Whether these specific actions are corrupt, they do point to a novel pathway to engage in political bribery: handsome settlement of frivolous suits. I did some legal research into this practice, but didn’t find much. That said, similar vehicles for unlawful payouts are not without precedent. An instructive example: the so-called “reverse payments” between brand pharmaceuticals and generics.
In brief: The complex Hatch-Waxman regulatory framework allows brand pharmaceuticals to sue generics for patent infringement when the generic announces that it plans on selling a generic version of the medicine, and thereby halt the FDA from approving the generic medicine for sale for a substantial period of time. Some brand pharmaceuticals brought such suits against generics and then entered into a curious form of settlement: the brand—as the patent holder—would pay the generic—the accused patent infringer—to drop any challenge to the validity of the patent and stay off the market for some period of time. But usually the patent holder gets money in a settlement of the litigation. Hence the term “reverse payment.”
And these are not peppercorn settlements. They involve huge sums of money, going from the brand company to the generic company. This works out financially, because while the patent is valid, the brand can charge very high prices for the drug. But when the patent is no longer valid, the generic sells the drug at a fractional price—it becomes a volume business. So the brand is paying these settlements out of its large patent-monopoly profits.
At some point, the FTC caught wind of these settlements and challenged them as antitrust violations (inter alia under Section 5 of the Federal Trade Commission Act). The Supreme Court considered the issue in FTC v. Actavis, holding that they were subject to rule-of-reason scrutiny. If the brand filed frivolous (or “sham”) litigation asserting patent infringement against the generic and then paid the generic even though there was no claim that brand was liable to the generic, “[t]hat form of settlement is unusual” (as Justice Breyer put it). That could be an antitrust violation to prevent competition in the drug market.

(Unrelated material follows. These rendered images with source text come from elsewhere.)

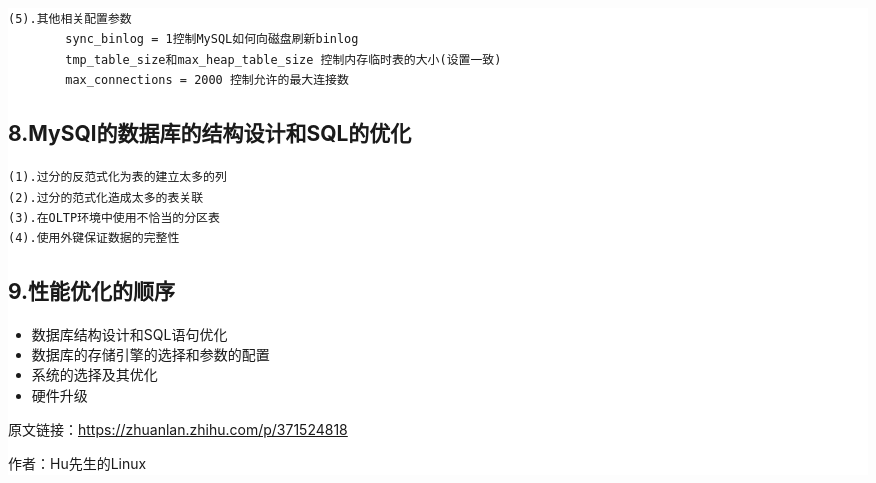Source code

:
 ```
(5).其他相关配置参数
        sync_binlog = 1控制MySQL如何向磁盘刷新binlog
        tmp_table_size和max_heap_table_size 控制内存临时表的大小(设置一致)
        max_connections = 2000 控制允许的最大连接数
```

## 8.MySQl的数据库的结构设计和SQL的优化

```
(1).过分的反范式化为表的建立太多的列
(2).过分的范式化造成太多的表关联
(3).在OLTP环境中使用不恰当的分区表
(4).使用外键保证数据的完整性
```

## 9.性能优化的顺序

- 数据库结构设计和SQL语句优化
- 数据库的存储引擎的选择和参数的配置
- 系统的选择及其优化
- 硬件升级

原文链接：https://zhuanlan.zhihu.com/p/371524818

作者：Hu先生的Linux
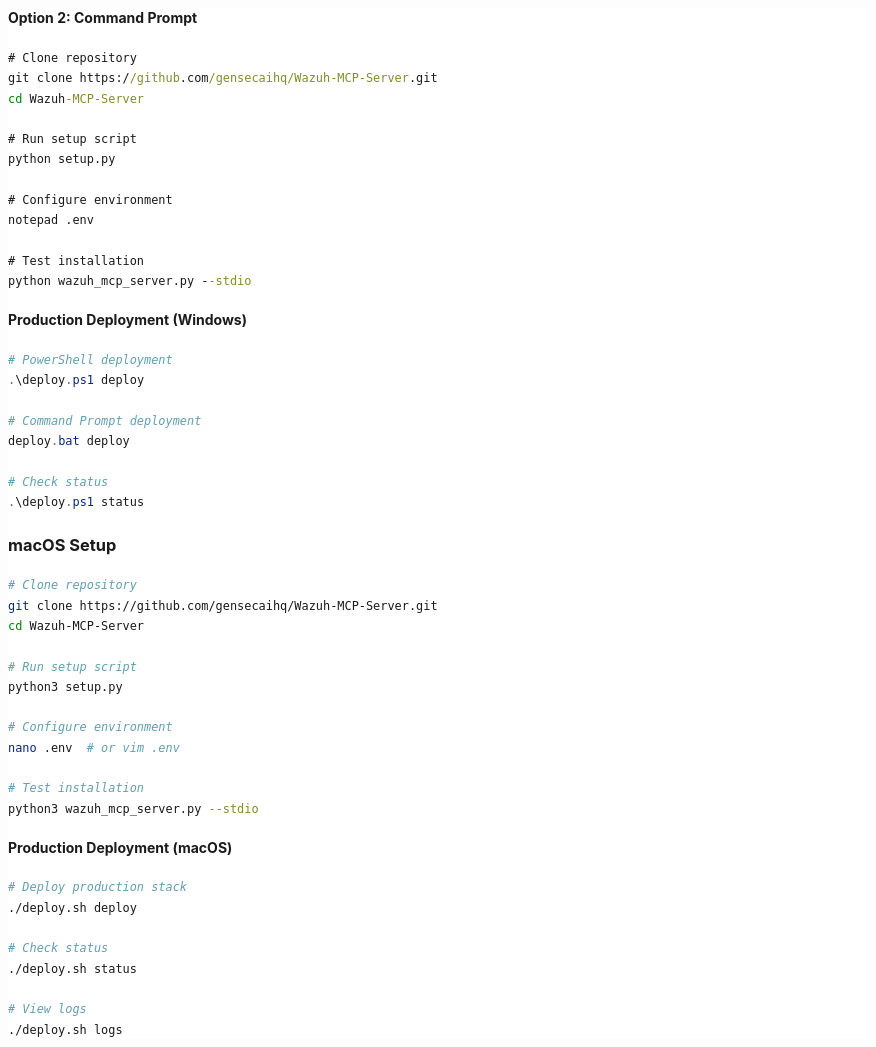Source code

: #### Option 2: Command Prompt
```cmd
# Clone repository
git clone https://github.com/gensecaihq/Wazuh-MCP-Server.git
cd Wazuh-MCP-Server

# Run setup script
python setup.py

# Configure environment
notepad .env

# Test installation
python wazuh_mcp_server.py --stdio
```

#### Production Deployment (Windows)
```powershell
# PowerShell deployment
.\deploy.ps1 deploy

# Command Prompt deployment  
deploy.bat deploy

# Check status
.\deploy.ps1 status
```

### macOS Setup

```bash
# Clone repository
git clone https://github.com/gensecaihq/Wazuh-MCP-Server.git
cd Wazuh-MCP-Server

# Run setup script
python3 setup.py

# Configure environment
nano .env  # or vim .env

# Test installation
python3 wazuh_mcp_server.py --stdio
```

#### Production Deployment (macOS)
```bash
# Deploy production stack
./deploy.sh deploy

# Check status
./deploy.sh status

# View logs
./deploy.sh logs
```
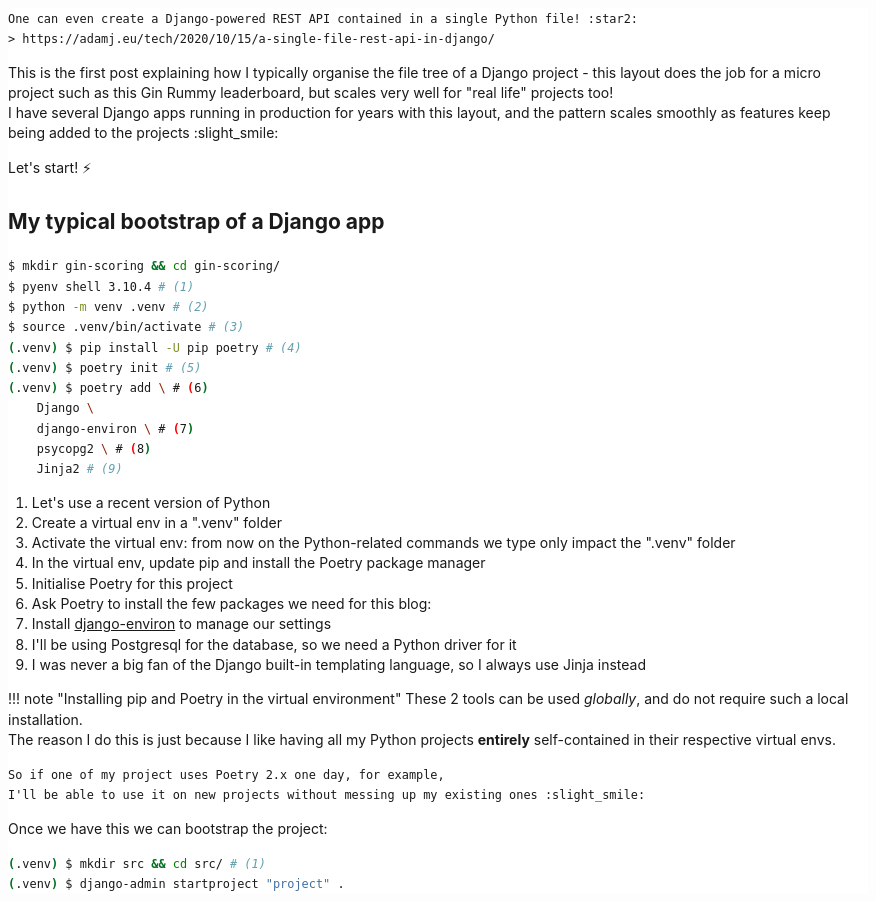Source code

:     One can even create a Django-powered REST API contained in a single Python file! :star2:
    > https://adamj.eu/tech/2020/10/15/a-single-file-rest-api-in-django/

This is the first post explaining how I typically organise the file tree of a Django project - this layout
does the job for a micro project such as this Gin Rummy leaderboard, but scales very well for 
"real life" projects too!  
I have several Django apps running in production for years with this layout,
and the pattern scales smoothly as features keep being added to the projects :slight_smile:  

Let's start! :zap:

## My typical bootstrap of a Django app

``` bash
$ mkdir gin-scoring && cd gin-scoring/
$ pyenv shell 3.10.4 # (1) 
$ python -m venv .venv # (2)
$ source .venv/bin/activate # (3)
(.venv) $ pip install -U pip poetry # (4)
(.venv) $ poetry init # (5)
(.venv) $ poetry add \ # (6)
    Django \
    django-environ \ # (7)
    psycopg2 \ # (8)
    Jinja2 # (9)
```

1. Let's use a recent version of Python 
2. Create a virtual env in a ".venv" folder
3. Activate the virtual env: from now on the Python-related commands we type only impact the ".venv" folder
4. In the virtual env, update pip and install the Poetry package manager
5. Initialise Poetry for this project
6. Ask Poetry to install the few packages we need for this blog:
7. Install [django-environ](https://django-environ.readthedocs.io/en/latest/) to manage our settings
8. I'll be using Postgresql for the database, so we need a Python driver for it
9. I was never a big fan of the Django built-in templating language, so I always use Jinja instead

!!! note "Installing pip and Poetry in the virtual environment"
    These 2 tools can be used _globally_, and do not require such a local installation.  
    The reason I do this is just because I like having all my Python projects **entirely** self-contained
    in their respective virtual envs.  
    
    So if one of my project uses Poetry 2.x one day, for example,
    I'll be able to use it on new projects without messing up my existing ones :slight_smile:

Once we have this we can bootstrap the project:
``` bash
(.venv) $ mkdir src && cd src/ # (1) 
(.venv) $ django-admin startproject "project" .
```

Similarly here. If a politician frivolously sues a media company for “defamation” or for “favorably editing an interview with an opponent,” they should be anti-SLAPP’d and, perhaps, laughed out of court. But if they receive a plum, beyond-nuisance payment instead, “[t]hat form of settlement is unusual.” It may be a potent indicator of corruption. And just like our antitrust laws need to be robust enough to snuff out such chicanery, so too do our anti-corruption and campaign finance laws.
Indeed, on my reading of the relevant statutes, the law can recognize such machinations as corruption. As an example, consider 18 U.S. Code § 201(b)(1), which states in relevant part:
Whoever . . . directly or indirectly, corruptly gives, offers or promises anything of value to any public official or person who has been selected to be a public official, or offers or promises any public official or any person who has been selected to be a public official to give anything of value to any other person or entity, with intent . . . to influence any official act . . . shall [be subject to various penalties].
Plush payments, through a litigation settlement that are well beyond any reasonable assessment of the claims, are a thing of value. And the surplus is arguably given to the public official to influence their official acts. Of course, these claims are factually sensitive and have to be proven with evidence beyond a reasonable doubt. But conceptually, the design of our anti-corruption laws can cognize such claims of bribery through faux settlement.